Questions to answer
**1)** Summarize the page below on annealed Winner-Takes-All for motion forecasting in two sentences.
**2)** Reproduce word for word the part of the motion forecasting page that begins at the words "Annealed Winner-Takes-All for" and stops after "for community use.".

Passage provided

+ + + + +

Annealed Winner-Takes-All for Motion Forecasting
Yihong Xu, Victor Letzelter, Mickaël Chen, Éloi Zablocki, Matthieu Cord
TL;DR
This work tackles the instability and mode-collapse issues of Winner-Takes-All training in multi-hypothesis motion forecasting. By integrating annealed Winner-Takes-All (aWTA) with a softmin-based, temperature-controlled weighting, the authors enable diverse future predictions while using a fixed small set of hypotheses and eliminating post-selection. Across two large real-world datasets and two modern trajectory predictors, aWTA yields consistent improvements in key metrics and exhibits phase-transition dynamics as training progresses. The approach is straightforward to plug into existing transformer-based forecasting models and reduces training/inference complexity, with code released for community use.
Abstract
In autonomous driving, motion prediction aims at forecasting the future trajectories of nearby agents, helping the ego vehicle to anticipate behaviors and drive safely. A key challenge is generating a diverse set of future predictions, commonly addressed using data-driven models with Multiple Choice Learning (MCL) architectures and Winner-Takes-All (WTA) training objectives. However, these methods face initialization sensitivity and training instabilities. Additionally, to compensate for limited performance, some approaches rely on training with a large set of hypotheses, requiring a post-selection step during inference to significantly reduce the number of predictions. To tackle these issues, we take inspiration from annealed MCL, a recently introduced technique that improves the convergence properties of MCL methods through an annealed Winner-Takes-All loss (aWTA). In this paper, we demonstrate how the aWTA loss can be integrated with state-of-the-art motion forecasting models to enhance their performance using only a minimal set of hypotheses, eliminating the need for the cumbersome post-selection step. Our approach can be easily incorporated into any trajectory prediction model normally trained using WTA and yields significant improvements. To facilitate the application of our approach to future motion forecasting models, the code is made publicly available: https://github.com/valeoai/MF_aWTA.

+ + + + +

Entries provided
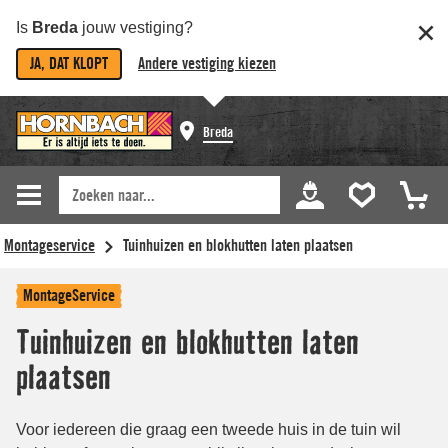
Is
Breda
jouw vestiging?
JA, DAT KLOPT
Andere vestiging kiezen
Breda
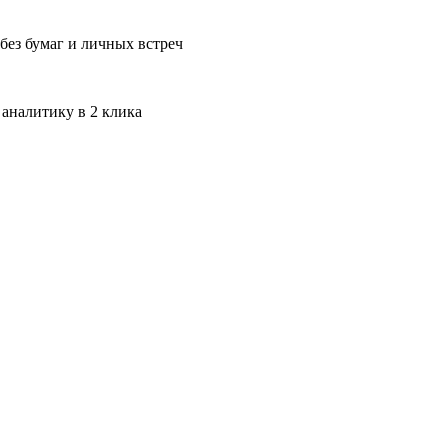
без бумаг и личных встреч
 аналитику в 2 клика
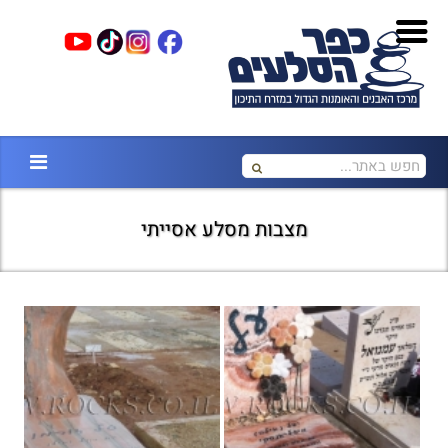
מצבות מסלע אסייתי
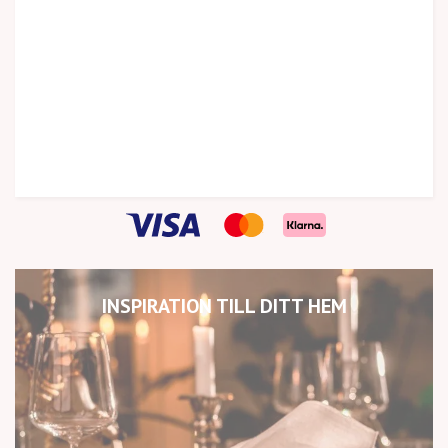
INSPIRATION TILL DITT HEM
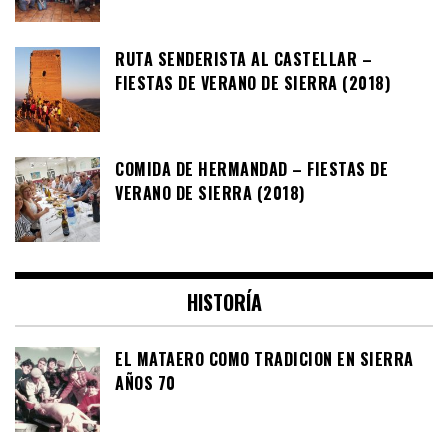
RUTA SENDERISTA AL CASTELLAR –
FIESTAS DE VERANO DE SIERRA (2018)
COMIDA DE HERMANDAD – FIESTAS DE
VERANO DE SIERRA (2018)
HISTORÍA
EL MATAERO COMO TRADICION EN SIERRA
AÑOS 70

+ + + + +

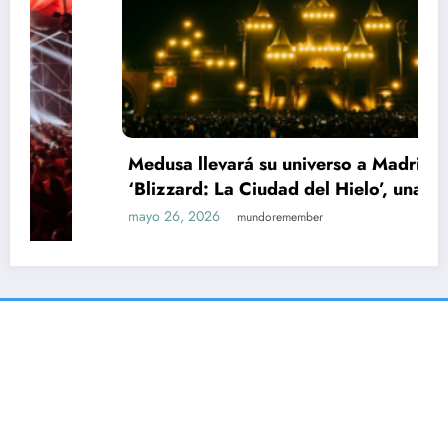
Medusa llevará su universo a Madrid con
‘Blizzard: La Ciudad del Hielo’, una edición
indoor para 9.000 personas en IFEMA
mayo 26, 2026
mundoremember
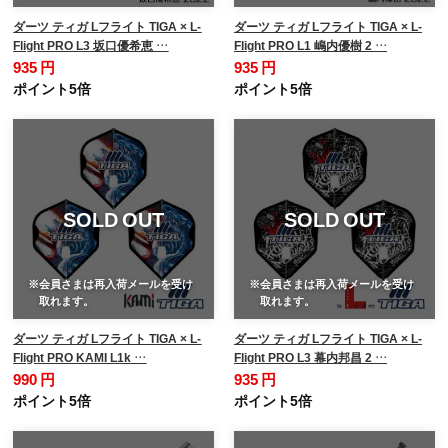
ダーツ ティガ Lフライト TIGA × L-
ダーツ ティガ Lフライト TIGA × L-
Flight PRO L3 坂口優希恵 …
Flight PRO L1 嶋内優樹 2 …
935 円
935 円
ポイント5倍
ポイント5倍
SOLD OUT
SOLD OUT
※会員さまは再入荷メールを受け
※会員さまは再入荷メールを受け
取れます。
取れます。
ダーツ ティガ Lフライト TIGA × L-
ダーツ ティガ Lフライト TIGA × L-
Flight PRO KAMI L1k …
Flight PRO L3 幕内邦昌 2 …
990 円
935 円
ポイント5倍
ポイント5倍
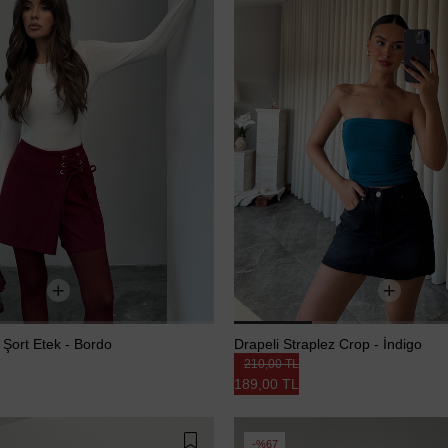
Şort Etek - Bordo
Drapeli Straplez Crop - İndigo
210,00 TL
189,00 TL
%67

+ + + + +

Results by task
**1)** Winner-Takes-All training for multi-hypothesis motion forecasting in autonomous driving suffers from initialization sensitivity, training instability, and mode collapse, and some methods compensate by training with many hypotheses and then post-selecting at inference. The authors integrate an annealed Winner-Takes-All loss with softmin-based, temperature-controlled weighting into state-of-the-art trajectory predictors, which yields consistent improvements on two large real-world datasets using a small fixed set of hypotheses and no post-selection, with the code publicly released.

**2)**
Annealed Winner-Takes-All for Motion Forecasting
Yihong Xu, Victor Letzelter, Mickaël Chen, Éloi Zablocki, Matthieu Cord
TL;DR
This work tackles the instability and mode-collapse issues of Winner-Takes-All training in multi-hypothesis motion forecasting. By integrating annealed Winner-Takes-All (aWTA) with a softmin-based, temperature-controlled weighting, the authors enable diverse future predictions while using a fixed small set of hypotheses and eliminating post-selection. Across two large real-world datasets and two modern trajectory predictors, aWTA yields consistent improvements in key metrics and exhibits phase-transition dynamics as training progresses. The approach is straightforward to plug into existing transformer-based forecasting models and reduces training/inference complexity, with code released for community use.